[Dataset entries]
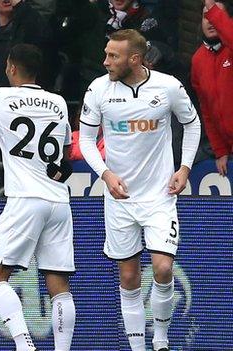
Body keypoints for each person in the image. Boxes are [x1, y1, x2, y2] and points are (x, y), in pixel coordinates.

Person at [79, 29, 201, 351]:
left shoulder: (168, 87)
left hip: (159, 196)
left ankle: (160, 339)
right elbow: (86, 141)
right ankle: (137, 348)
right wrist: (105, 174)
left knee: (163, 268)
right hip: (119, 200)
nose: (105, 61)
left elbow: (192, 123)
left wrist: (185, 167)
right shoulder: (98, 90)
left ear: (135, 58)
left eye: (113, 56)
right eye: (106, 54)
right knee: (130, 278)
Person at [0, 43, 76, 351]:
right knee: (59, 286)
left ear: (11, 67)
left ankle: (24, 345)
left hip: (25, 199)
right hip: (58, 201)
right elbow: (65, 153)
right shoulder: (58, 102)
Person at [191, 0, 233, 176]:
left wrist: (211, 6)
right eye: (205, 16)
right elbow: (206, 110)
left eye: (214, 14)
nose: (210, 20)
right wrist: (220, 150)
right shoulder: (198, 59)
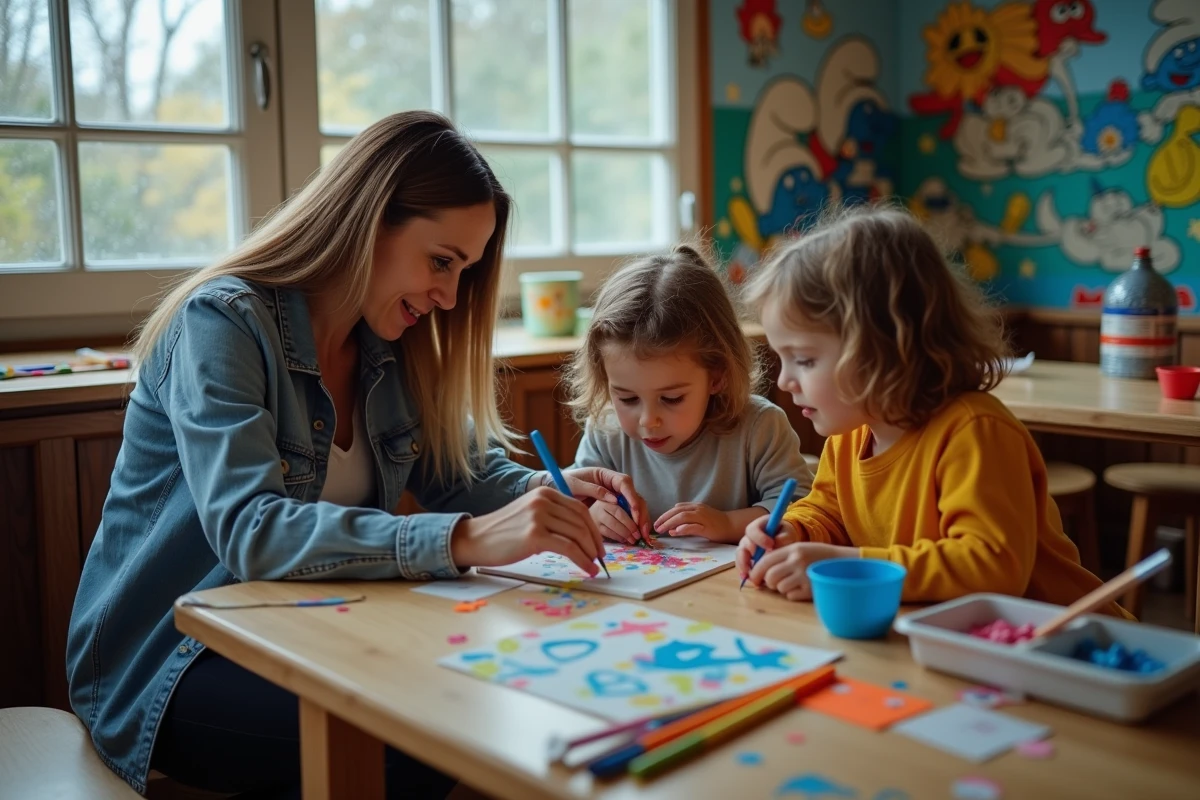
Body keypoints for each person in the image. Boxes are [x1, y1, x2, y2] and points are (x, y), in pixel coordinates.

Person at [66, 111, 647, 799]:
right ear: (369, 220)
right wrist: (465, 539)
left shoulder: (390, 345)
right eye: (441, 262)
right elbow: (251, 528)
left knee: (463, 703)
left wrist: (553, 493)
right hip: (166, 662)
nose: (450, 296)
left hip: (307, 628)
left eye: (463, 270)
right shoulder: (221, 324)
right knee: (420, 733)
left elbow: (463, 474)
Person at [736, 203, 1130, 618]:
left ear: (883, 348)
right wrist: (792, 529)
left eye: (805, 360)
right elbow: (827, 509)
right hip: (960, 641)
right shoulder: (850, 436)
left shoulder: (975, 431)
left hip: (1069, 649)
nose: (784, 381)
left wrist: (846, 566)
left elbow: (991, 567)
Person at [566, 244, 811, 545]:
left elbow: (802, 510)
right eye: (627, 399)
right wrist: (591, 515)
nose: (648, 420)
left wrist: (727, 523)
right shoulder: (605, 430)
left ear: (717, 375)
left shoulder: (760, 427)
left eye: (671, 399)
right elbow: (571, 498)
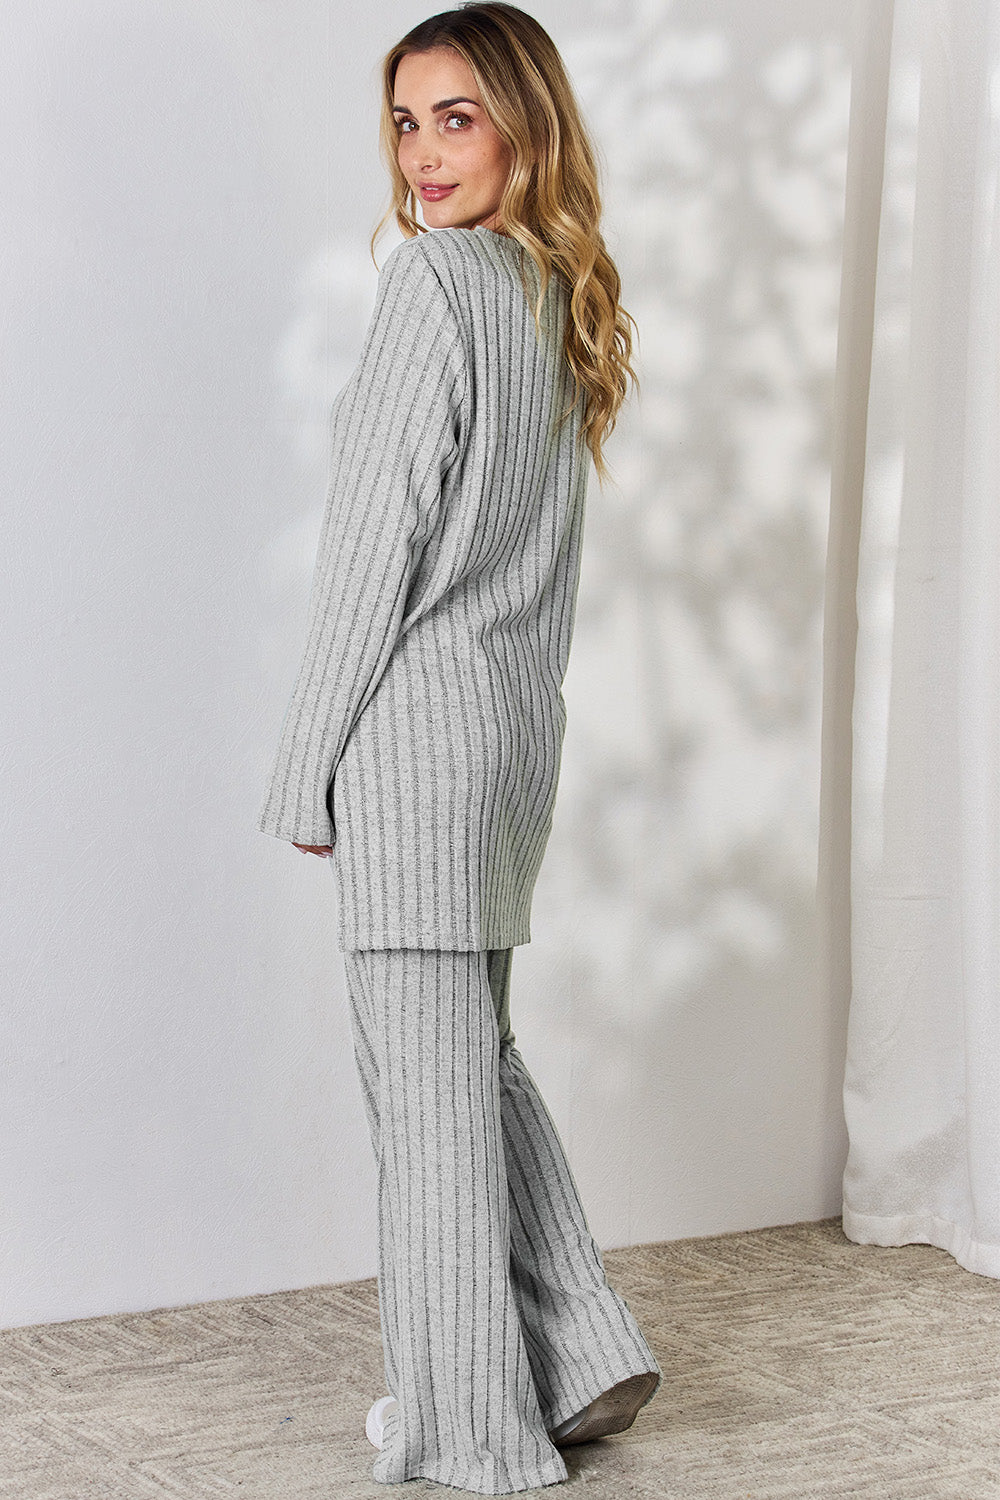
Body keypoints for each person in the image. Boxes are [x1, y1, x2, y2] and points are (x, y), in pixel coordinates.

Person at [257, 3, 661, 1492]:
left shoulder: (436, 288)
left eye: (459, 120)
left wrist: (305, 768)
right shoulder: (555, 295)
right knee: (471, 1069)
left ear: (525, 129)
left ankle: (471, 1430)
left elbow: (373, 551)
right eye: (408, 122)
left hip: (416, 757)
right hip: (507, 756)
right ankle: (588, 1347)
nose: (425, 157)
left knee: (423, 1109)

[Task brief] Starting with the line containing "right elbow: (571, 498)" and ending with the last line of the records above, write out each line exactly; no pictures.

[Solution]
right elbow: (571, 498)
Body keypoints for each person in the image. Boxes are [x1, y1, x2, y2] and points are (x, y), in pixel coordinates.

Person at [257, 3, 661, 1492]:
left shoulder: (436, 288)
left eye: (459, 120)
left wrist: (305, 768)
right shoulder: (555, 295)
right knee: (471, 1069)
left ear: (525, 129)
left ankle: (471, 1430)
left elbow: (373, 551)
right eye: (408, 122)
left hip: (416, 757)
right hip: (507, 756)
right ankle: (588, 1347)
nose: (425, 157)
left knee: (423, 1109)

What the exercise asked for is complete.